Votre MBP est toute à fait compatible avec les nouvelles version d'OS X , avez vous fait une sauvegarde Time Machine de Mavericks


----------



## Deleted member 1099514 (9 Novembre 2015)

Salut

Quel type de Macbook ? taille mémoire, disque, année de construction etc....
Menu / A propos de ce Mac

@+


----------



## Olie92400 (9 Novembre 2015)

A jeanjd63, mémoire 4 GO 1333 MHz DDR3
Merci


----------



## Olie92400 (9 Novembre 2015)

A Geekfou, merci, j'avais sauvegardé sur un disque dur externe en ce qui me concerne, le "professionnel" (je crains que vous n'ayez raison) m'a facturé une réinstallation système Mac OSX MacBookpro 13' et une récupération de données....


----------



## Deleted member 1099514 (9 Novembre 2015)

Ton mac peut supporter le dernier système sans soucis. Par contre Maverick (10.9) c'est sans soucis.
Tu peux le réinstaller (voir la rubrique achats d'App Store).


----------



## Olie92400 (9 Novembre 2015)

Sur le conseil de ce "professionnel", je bloque les mises à jour de l'OS. Judicieux ou bien "idiot"?


----------



## Olie92400 (9 Novembre 2015)

Mais ça ne me fera pas récupérer les pilotes je le crains


----------



## Geekfou (9 Novembre 2015)

Olie92400 a dit:


> A Geekfou, merci, j'avais sauvegardé sur un disque dur externe en ce qui me concerne, le "professionnel" (je crains que vous n'ayez raison) m'a facturé une réinstallation système Mac OSX MacBookpro 13' et une récupération de données....


Tu peux revenir à Mavericks en allant dans l'AppStore pour le télécharger dans la parti Achat et ensuite réinstaller ta sauvegarde pour retrouvé ton MBP comme il était avant


----------



## Deleted member 1099514 (9 Novembre 2015)

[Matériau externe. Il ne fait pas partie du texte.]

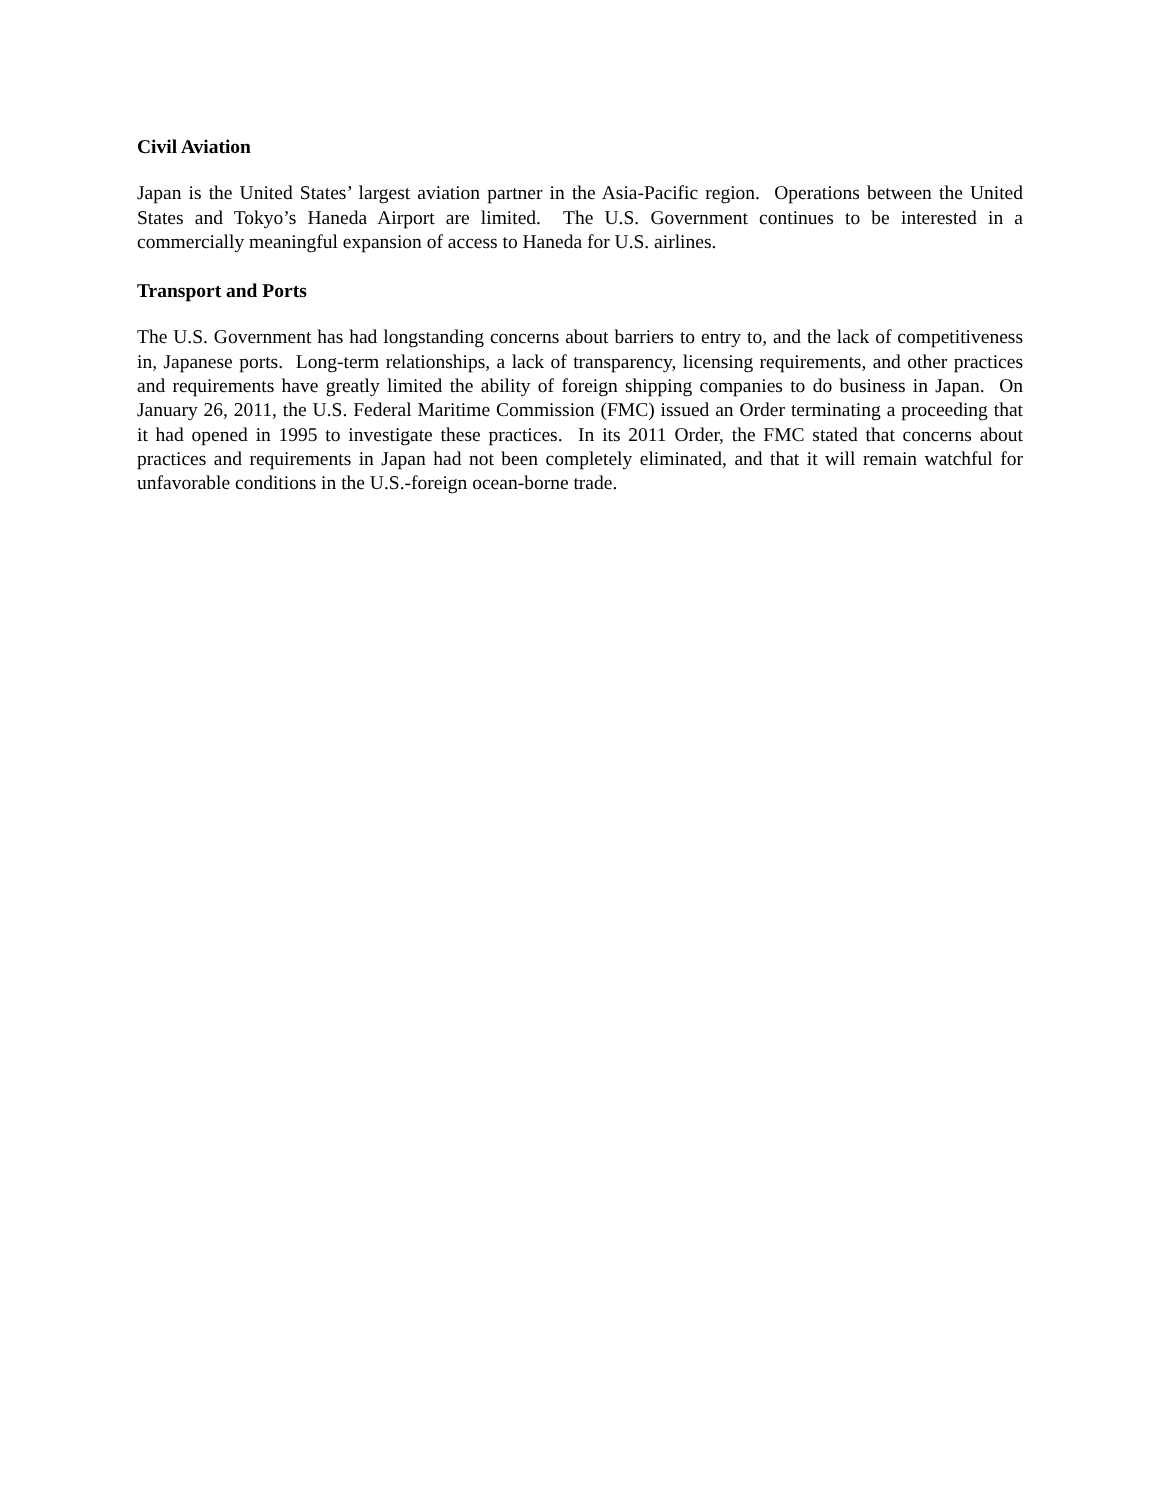Civil Aviation
Japan is the United States’ largest aviation partner in the Asia-Pacific region. Operations between the United States and Tokyo’s Haneda Airport are limited. The U.S. Government continues to be interested in a commercially meaningful expansion of access to Haneda for U.S. airlines.
Transport and Ports
The U.S. Government has had longstanding concerns about barriers to entry to, and the lack of competitiveness in, Japanese ports. Long-term relationships, a lack of transparency, licensing requirements, and other practices and requirements have greatly limited the ability of foreign shipping companies to do business in Japan. On January 26, 2011, the U.S. Federal Maritime Commission (FMC) issued an Order terminating a proceeding that it had opened in 1995 to investigate these practices. In its 2011 Order, the FMC stated that concerns about practices and requirements in Japan had not been completely eliminated, and that it will remain watchful for unfavorable conditions in the U.S.-foreign ocean-borne trade.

C'est toi qui vois, mais ton Macbook qui doit être un modèle macbook8.1 de fin 2011, peut supporter les mises à jour. 
Dans le pire des cas augmenter la mémoire, mais rien d'obligatoire.
A mon avis, tu ferais mieux de changer de "professionnel" et passer vers l'amateur qui fonctionne très bien.


----------



## daffyb (9 Novembre 2015)

Le Driver est fourni par Apple


----------



## Olie92400 (9 Novembre 2015)

Merci à Jean et à Geekfou
A Daffyb: driver fourni par apple? Où puis je le trouver? Merci


----------



## Deleted member 1099514 (9 Novembre 2015)

Si le driver est fourni par Apple, rien à faire, il sera automatiquement installé dès que ton imprimante sera reconnue.


----------



## Olie92400 (9 Novembre 2015)

Wait and see
Je vais réinstaller mavericks
Merci à tous les 3


----------



## Geekfou (9 Novembre 2015)

Et comme cadeaux de noël tu peux offrir à ton MBP un kit Ram 8Go ça lui fera du bien 
https://www.crucial.fr
utilise leur scanner pour avoir la référence de Ram pour ton MBP


----------



## Deleted member 1099514 (9 Novembre 2015)

Geekfou a dit:


> Et comme cadeaux de noël tu peux offrir à ton MBP un kit Ram 8Go ça lui fera du bien
> https://www.crucial.fr
> utilise leur scanner pour avoir la référence de Ram pour ton MBP


Et ça te coutera moins cher que de passer chez ton pseudo "professionnel".


----------



## Olie92400 (9 Novembre 2015)

Merci
Bonne soirée


----------



## Moonwalker (10 Novembre 2015)

Olie92400 a dit:


> Sur le conseil de ce "professionnel", je bloque les mises à jour de l'OS. Judicieux ou bien "idiot"?


Professionnel de l'escroquerie. Pas de doute. 

Pour l'informatique et le Mac, c'est autre chose. 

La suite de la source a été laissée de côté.